RECORD SET:
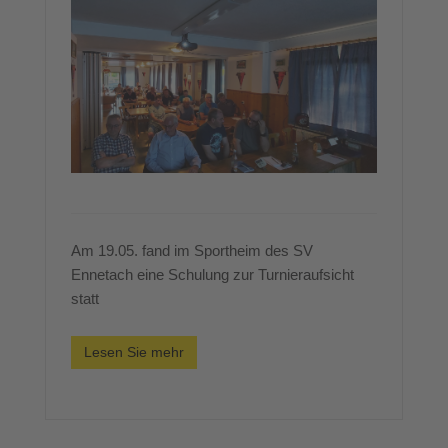
Am 19.05. fand im Sportheim des SV
Ennetach eine Schulung zur Turnieraufsicht
statt
Lesen Sie mehr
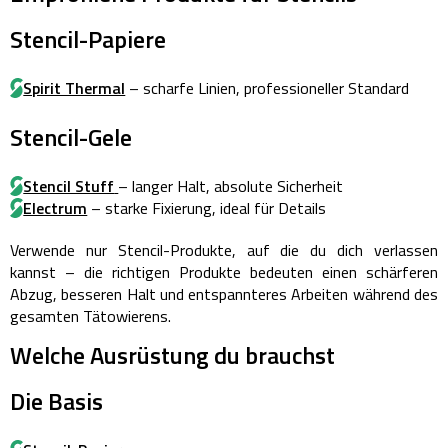
Stencil-Papiere
Spirit Thermal
– scharfe Linien, professioneller Standard
Stencil-Gele
Stencil Stuff
– langer Halt, absolute Sicherheit
Electrum
– starke Fixierung, ideal für Details
Verwende nur Stencil-Produkte, auf die du dich verlassen
kannst – die richtigen Produkte bedeuten einen schärferen
Abzug, besseren Halt und entspannteres Arbeiten während des
gesamten Tätowierens.
Welche Ausrüstung du brauchst
Die Basis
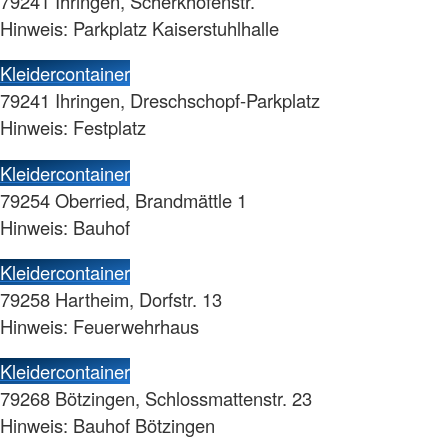
79241 Ihringen, Scherkhofenstr.
Hinweis: Parkplatz Kaiserstuhlhalle
Kleidercontainer
79241 Ihringen, Dreschschopf-Parkplatz
Hinweis: Festplatz
Kleidercontainer
79254 Oberried, Brandmättle 1
Hinweis: Bauhof
Kleidercontainer
79258 Hartheim, Dorfstr. 13
Hinweis: Feuerwehrhaus
Kleidercontainer
79268 Bötzingen, Schlossmattenstr. 23
Hinweis: Bauhof Bötzingen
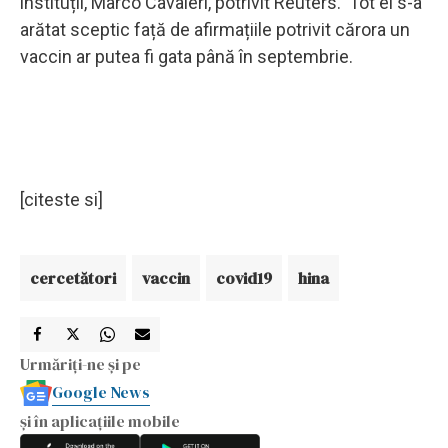
instituții, Marco Cavaleri, potrivit Reuters. Tot el s-a
arătat sceptic față de afirmațiile potrivit cărora un
vaccin ar putea fi gata până în septembrie.
[citeste si]
cercetători
vaccin
covid19
hina
Urmăriți-ne și pe
Google News
și în aplicațiile mobile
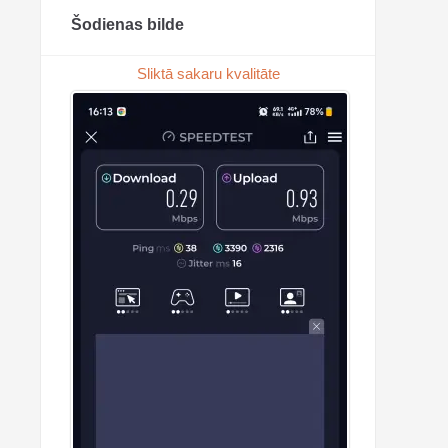
Šodienas bilde
Sliktā sakaru kvalitāte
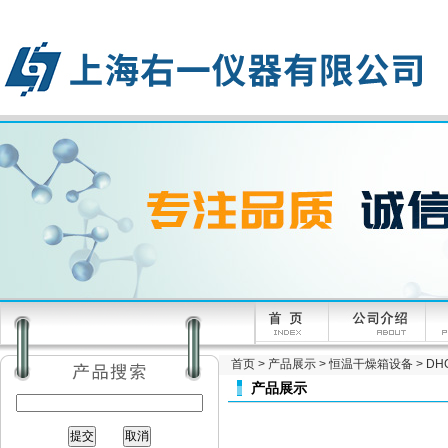
首页
>
产品展示
>
恒温干燥箱设备
>
D
产品展示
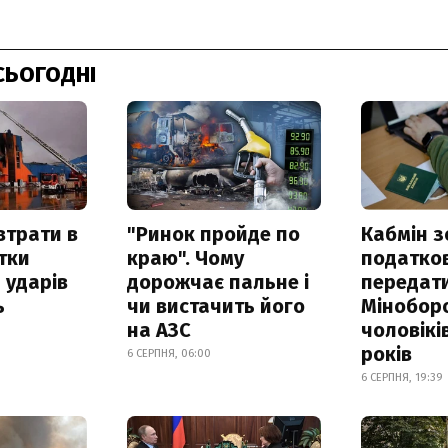
СЬОГОДНІ
втрати в
"Ринок пройде по
Кабмін з
итки
краю". Чому
податко
 ударів
дорожчає пальне і
передат
ь
чи вистачить його
Мінобор
на АЗС
чоловікі
років
6 СЕРПНЯ, 06:00
6 СЕРПНЯ, 19:39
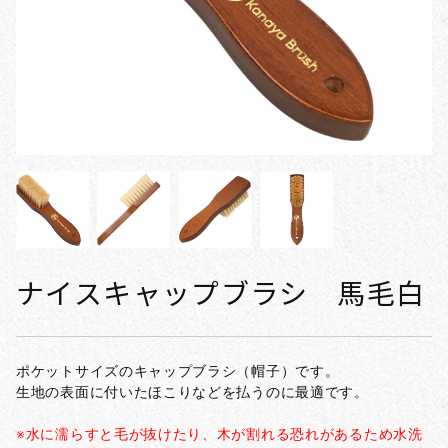
ナイスキャップブラシ 馬毛白
ポケットサイズのキャップブラシ（帽子）です。
生地の表面に付いたほこりなどを払うのに最適です。
※水に濡らすと毛が抜けたり、木が割れる恐れがあるため水洗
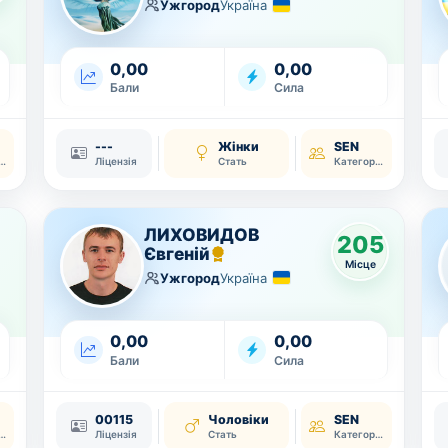
Ужгород
Україна
0,00
0,00
Бали
Сила
---
Жінки
SEN
тегорія
Ліцензія
Стать
Категорія
ЛИХОВИДОВ
205
Євгеній
Місце
Ужгород
Україна
0,00
0,00
Бали
Сила
00115
Чоловіки
SEN
тегорія
Ліцензія
Стать
Категорія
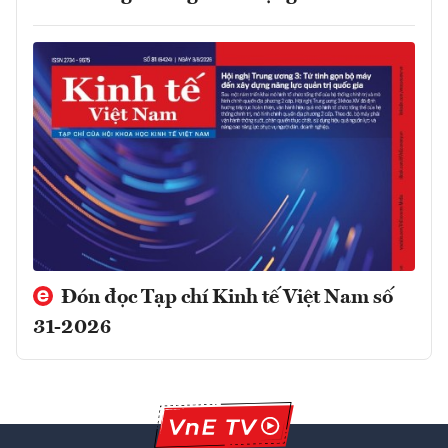
Đón đọc Tạp chí Kinh tế Việt Nam số
31-2026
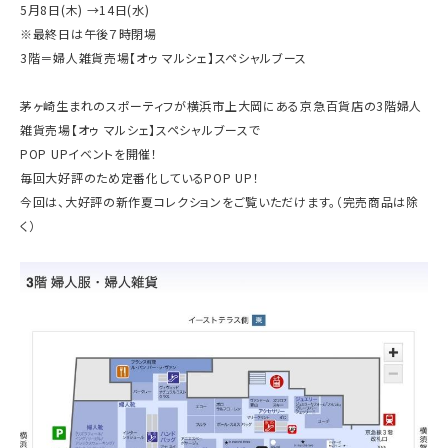
5月8日(木) →14日(水)
※最終日は午後７時閉場
3階＝婦人雑貨売場【オゥ マルシェ】スペシャルブース
茅ヶ崎生まれのスポーティフが横浜市上大岡にある京急百貨店の3階婦人
雑貨売場【オゥ マルシェ】スペシャルブースで
POP UPイベントを開催！
毎回大好評のため定番化しているPOP UP！
今回は、大好評の新作夏コレクションをご覧いただけます。（完売商品は除
く）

INSTRUCTION:
Copy out every line of text in the data above without any changes, and leave the pictures out of your answer.

PROBLEM SOLUTION:
Am 19.05. fand im Sportheim des SV
Ennetach eine Schulung zur Turnieraufsicht
statt
Lesen Sie mehr
Stencil-Papiere
Spirit Thermal
– scharfe Linien, professioneller Standard
Stencil-Gele
Stencil Stuff
– langer Halt, absolute Sicherheit
Electrum
– starke Fixierung, ideal für Details
Verwende nur Stencil-Produkte, auf die du dich verlassen
kannst – die richtigen Produkte bedeuten einen schärferen
Abzug, besseren Halt und entspannteres Arbeiten während des
gesamten Tätowierens.
Welche Ausrüstung du brauchst
Die Basis
79241 Ihringen, Scherkhofenstr.
Hinweis: Parkplatz Kaiserstuhlhalle
Kleidercontainer
79241 Ihringen, Dreschschopf-Parkplatz
Hinweis: Festplatz
Kleidercontainer
79254 Oberried, Brandmättle 1
Hinweis: Bauhof
Kleidercontainer
79258 Hartheim, Dorfstr. 13
Hinweis: Feuerwehrhaus
Kleidercontainer
79268 Bötzingen, Schlossmattenstr. 23
Hinweis: Bauhof Bötzingen
instituții, Marco Cavaleri, potrivit Reuters. Tot el s-a
arătat sceptic față de afirmațiile potrivit cărora un
vaccin ar putea fi gata până în septembrie.
[citeste si]
cercetători
vaccin
covid19
hina
Urmăriți-ne și pe
Google News
și în aplicațiile mobile
Šodienas bilde
Sliktā sakaru kvalitāte
首页
>
产品展示
>
恒温干燥箱设备
>
D
产品展示
СЬОГОДНІ
втрати в
"Ринок пройде по
Кабмін з
итки
краю". Чому
податко
 ударів
дорожчає пальне і
передат
ь
чи вистачить його
Мінобор
на АЗС
чоловікі
років
6 СЕРПНЯ, 06:00
6 СЕРПНЯ, 19:39
ナイスキャップブラシ 馬毛白
ポケットサイズのキャップブラシ（帽子）です。
生地の表面に付いたほこりなどを払うのに最適です。
※水に濡らすと毛が抜けたり、木が割れる恐れがあるため水洗
Ужгород
Україна
0,00
0,00
Бали
Сила
---
Жінки
SEN
тегорія
Ліцензія
Стать
Категорія
ЛИХОВИДОВ
205
Євгеній
Місце
Ужгород
Україна
0,00
0,00
Бали
Сила
00115
Чоловіки
SEN
тегорія
Ліцензія
Стать
Категорія
Đón đọc Tạp chí Kinh tế Việt Nam số
31-2026
5月8日(木) →14日(水)
※最終日は午後７時閉場
3階＝婦人雑貨売場【オゥ マルシェ】スペシャルブース
茅ヶ崎生まれのスポーティフが横浜市上大岡にある京急百貨店の3階婦人
雑貨売場【オゥ マルシェ】スペシャルブースで
POP UPイベントを開催！
毎回大好評のため定番化しているPOP UP！
今回は、大好評の新作夏コレクションをご覧いただけます。（完売商品は除
く）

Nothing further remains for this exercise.